*WHAT YOU NEED TO DO:*
a. Using the report on the Apache helicopter crash near Healy, decide whether each statement agrees with it. Answer yes or no for each, and quote the words from the report that decide it. (i) The two helicopters were coming back from a training mission when they collided. (ii) All four soldiers were declared dead at the scene. (iii) Eifler says he has served in the military for 32 years.
b. Write the next part of the report on the Apache helicopter crash near Healy, continuing from its final sentence.

*EXCERPT PROVIDED:*

Joint Base Elmendorf-Richardson said two AH-64 Apache helicopters returning from a training mission collided and crashed near Healy.

Two of the soldiers were declared dead at the scene and another died while en route to Fairbanks Memorial Hospital, the base said. The fourth soldier is being treated at the hospital for injuries.

The helicopters were from the 1st Attack Reconnaissance Battalion’s 25th Aviation Regiment at Fort Wainwright in Fairbanks, officials said.

“This is an incredible loss for these soldiers’ families, their fellow soldiers, and for the division,” Maj. Gen. Brian Eifler, commanding general of the 11th Airborne Division, said in a statement. “Our hearts and prayers go out to their families, friends and loved ones, and we are making the full resources of the Army available to support them.”

“The Fort Wainwright community is one of the tightest military communities I’ve seen in my 32 years of service,” Eifler added. “I have no doubt they will pull together during this exceptional time of need and provide comfort to our families of our fallen.”

*Aerial scene object inventories:*

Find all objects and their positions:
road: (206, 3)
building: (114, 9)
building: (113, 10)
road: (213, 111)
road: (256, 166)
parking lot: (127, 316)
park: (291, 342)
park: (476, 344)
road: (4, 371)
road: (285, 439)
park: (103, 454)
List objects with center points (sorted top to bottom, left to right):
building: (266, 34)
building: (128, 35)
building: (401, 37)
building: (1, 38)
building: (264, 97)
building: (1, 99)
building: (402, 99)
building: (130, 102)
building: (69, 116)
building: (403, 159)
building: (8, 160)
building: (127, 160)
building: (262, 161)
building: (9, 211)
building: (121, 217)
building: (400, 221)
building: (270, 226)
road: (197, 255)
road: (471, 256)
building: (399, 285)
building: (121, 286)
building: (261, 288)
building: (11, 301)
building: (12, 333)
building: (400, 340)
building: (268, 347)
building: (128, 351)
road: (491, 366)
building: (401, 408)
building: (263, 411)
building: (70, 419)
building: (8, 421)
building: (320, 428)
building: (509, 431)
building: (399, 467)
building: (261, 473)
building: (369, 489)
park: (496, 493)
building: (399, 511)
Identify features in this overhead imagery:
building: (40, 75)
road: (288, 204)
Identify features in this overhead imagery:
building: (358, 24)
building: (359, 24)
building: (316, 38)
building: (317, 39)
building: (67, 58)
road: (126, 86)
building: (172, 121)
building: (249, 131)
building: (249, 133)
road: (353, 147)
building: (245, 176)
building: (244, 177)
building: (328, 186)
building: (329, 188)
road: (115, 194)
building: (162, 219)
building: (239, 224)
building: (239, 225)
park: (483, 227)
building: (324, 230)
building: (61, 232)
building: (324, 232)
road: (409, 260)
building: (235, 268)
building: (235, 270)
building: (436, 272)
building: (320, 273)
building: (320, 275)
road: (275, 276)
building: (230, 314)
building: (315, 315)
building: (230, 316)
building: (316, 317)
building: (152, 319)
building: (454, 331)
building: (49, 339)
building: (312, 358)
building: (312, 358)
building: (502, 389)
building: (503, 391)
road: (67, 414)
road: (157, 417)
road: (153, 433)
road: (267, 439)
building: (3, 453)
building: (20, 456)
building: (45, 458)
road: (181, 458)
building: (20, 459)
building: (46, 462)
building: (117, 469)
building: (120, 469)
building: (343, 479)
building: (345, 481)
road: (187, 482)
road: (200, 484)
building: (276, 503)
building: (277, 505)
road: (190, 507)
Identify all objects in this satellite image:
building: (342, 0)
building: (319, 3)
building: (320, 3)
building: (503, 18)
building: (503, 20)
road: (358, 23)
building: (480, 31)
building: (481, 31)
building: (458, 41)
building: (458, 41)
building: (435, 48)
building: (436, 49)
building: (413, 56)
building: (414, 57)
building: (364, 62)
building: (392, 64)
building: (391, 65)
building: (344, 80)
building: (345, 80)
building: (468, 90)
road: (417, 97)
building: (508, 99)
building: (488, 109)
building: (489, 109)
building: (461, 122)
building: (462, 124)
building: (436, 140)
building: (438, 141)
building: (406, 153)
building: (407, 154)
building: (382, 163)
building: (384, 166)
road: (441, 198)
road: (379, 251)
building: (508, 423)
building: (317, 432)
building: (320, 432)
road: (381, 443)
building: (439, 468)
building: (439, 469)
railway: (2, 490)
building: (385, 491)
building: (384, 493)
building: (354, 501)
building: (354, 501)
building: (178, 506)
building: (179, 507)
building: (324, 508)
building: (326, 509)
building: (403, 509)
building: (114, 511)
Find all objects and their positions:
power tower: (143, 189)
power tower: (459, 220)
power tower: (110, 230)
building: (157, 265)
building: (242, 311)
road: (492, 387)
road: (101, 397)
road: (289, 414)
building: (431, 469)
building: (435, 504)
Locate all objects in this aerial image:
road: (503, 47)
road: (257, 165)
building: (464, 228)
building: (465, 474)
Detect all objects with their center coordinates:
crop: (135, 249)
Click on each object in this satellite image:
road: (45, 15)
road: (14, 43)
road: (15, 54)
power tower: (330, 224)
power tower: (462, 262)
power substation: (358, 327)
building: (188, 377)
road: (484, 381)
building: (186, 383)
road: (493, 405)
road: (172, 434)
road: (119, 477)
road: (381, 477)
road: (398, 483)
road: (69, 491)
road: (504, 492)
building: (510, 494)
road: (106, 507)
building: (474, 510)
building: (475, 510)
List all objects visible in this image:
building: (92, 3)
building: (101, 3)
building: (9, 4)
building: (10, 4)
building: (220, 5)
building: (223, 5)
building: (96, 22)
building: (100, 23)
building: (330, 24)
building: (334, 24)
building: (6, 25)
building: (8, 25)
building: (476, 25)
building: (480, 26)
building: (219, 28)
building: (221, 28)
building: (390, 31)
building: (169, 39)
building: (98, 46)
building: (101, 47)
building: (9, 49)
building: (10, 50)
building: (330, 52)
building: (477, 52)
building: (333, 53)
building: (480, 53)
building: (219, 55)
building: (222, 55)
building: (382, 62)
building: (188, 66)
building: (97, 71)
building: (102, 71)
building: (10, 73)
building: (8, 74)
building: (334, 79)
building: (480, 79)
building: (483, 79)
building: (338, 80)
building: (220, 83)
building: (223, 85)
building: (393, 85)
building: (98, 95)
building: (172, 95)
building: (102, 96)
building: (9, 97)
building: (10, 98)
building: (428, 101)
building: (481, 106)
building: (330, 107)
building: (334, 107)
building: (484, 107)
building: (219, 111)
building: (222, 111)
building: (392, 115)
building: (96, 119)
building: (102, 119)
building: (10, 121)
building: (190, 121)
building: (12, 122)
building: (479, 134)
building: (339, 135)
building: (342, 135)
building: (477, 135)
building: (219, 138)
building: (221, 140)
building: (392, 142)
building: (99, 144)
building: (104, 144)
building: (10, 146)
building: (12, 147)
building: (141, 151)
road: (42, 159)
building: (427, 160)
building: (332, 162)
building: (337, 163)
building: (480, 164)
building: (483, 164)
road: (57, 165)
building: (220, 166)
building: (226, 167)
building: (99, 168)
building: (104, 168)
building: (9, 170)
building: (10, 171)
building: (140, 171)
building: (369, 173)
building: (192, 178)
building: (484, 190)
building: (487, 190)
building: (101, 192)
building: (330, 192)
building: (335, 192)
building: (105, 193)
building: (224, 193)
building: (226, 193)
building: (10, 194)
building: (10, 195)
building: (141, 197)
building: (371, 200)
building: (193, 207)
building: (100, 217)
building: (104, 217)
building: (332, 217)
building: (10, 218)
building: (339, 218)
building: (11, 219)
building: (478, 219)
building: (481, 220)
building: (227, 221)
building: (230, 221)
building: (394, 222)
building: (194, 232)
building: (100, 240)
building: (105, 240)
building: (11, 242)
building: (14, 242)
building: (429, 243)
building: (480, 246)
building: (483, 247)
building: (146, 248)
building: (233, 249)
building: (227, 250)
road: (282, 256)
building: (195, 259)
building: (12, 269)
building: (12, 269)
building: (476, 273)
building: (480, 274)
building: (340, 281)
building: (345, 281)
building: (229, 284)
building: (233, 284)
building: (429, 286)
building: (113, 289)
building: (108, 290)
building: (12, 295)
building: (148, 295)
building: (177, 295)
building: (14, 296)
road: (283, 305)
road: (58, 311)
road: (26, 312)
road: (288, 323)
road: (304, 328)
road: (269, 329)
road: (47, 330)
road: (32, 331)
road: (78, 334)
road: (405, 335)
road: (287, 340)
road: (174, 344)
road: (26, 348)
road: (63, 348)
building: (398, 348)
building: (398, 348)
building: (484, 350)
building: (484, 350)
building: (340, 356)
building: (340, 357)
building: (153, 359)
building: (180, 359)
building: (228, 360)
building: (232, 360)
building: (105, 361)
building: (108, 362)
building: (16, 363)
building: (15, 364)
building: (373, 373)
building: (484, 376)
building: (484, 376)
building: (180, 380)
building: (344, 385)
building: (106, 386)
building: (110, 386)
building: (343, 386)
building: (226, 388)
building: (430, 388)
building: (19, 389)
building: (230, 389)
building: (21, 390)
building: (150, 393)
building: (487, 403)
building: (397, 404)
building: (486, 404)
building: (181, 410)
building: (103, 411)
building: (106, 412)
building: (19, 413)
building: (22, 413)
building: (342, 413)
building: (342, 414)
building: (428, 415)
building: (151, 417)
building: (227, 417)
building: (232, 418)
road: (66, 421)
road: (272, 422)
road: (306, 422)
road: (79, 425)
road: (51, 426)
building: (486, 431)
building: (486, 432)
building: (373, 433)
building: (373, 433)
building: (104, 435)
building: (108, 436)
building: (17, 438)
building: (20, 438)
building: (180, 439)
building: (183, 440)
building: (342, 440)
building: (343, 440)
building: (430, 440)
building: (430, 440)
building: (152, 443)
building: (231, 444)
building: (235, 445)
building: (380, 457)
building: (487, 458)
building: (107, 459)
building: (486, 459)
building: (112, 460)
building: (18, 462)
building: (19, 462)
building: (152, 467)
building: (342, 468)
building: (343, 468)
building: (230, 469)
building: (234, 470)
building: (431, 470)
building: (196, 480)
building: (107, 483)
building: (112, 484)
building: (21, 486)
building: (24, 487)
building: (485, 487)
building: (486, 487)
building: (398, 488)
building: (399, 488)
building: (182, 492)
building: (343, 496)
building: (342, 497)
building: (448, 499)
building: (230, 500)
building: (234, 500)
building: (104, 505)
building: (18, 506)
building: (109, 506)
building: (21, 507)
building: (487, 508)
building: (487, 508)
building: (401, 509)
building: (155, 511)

*ANSWERS FOR THE TASKS:*
a.
(i) Yes: "two AH-64 Apache helicopters returning from a training mission collided and crashed near Healy."
(ii) No: "Two of the soldiers were declared dead at the scene and another died while en route to Fairbanks Memorial Hospital"
(iii) Yes: "in my 32 years of service"

b.
Fort Wainwright’s Emergency Assistance Center has been activated for support, and people can call 907-353-4452, officials said.

The incident is being investigated. Healy is about 110 miles southwest of Fairbanks by vehicle.

In March, nine service members died after two Army Black Hawk helicopters crashed during a training mission in Trigg County, Kentucky, an Army official said.

This is a developing story. Please check back for updates.

ABC News’ Peter Charalambous, Victoria Arancio, Kevin Shalvey and Jaclyn Lee contributed to this report.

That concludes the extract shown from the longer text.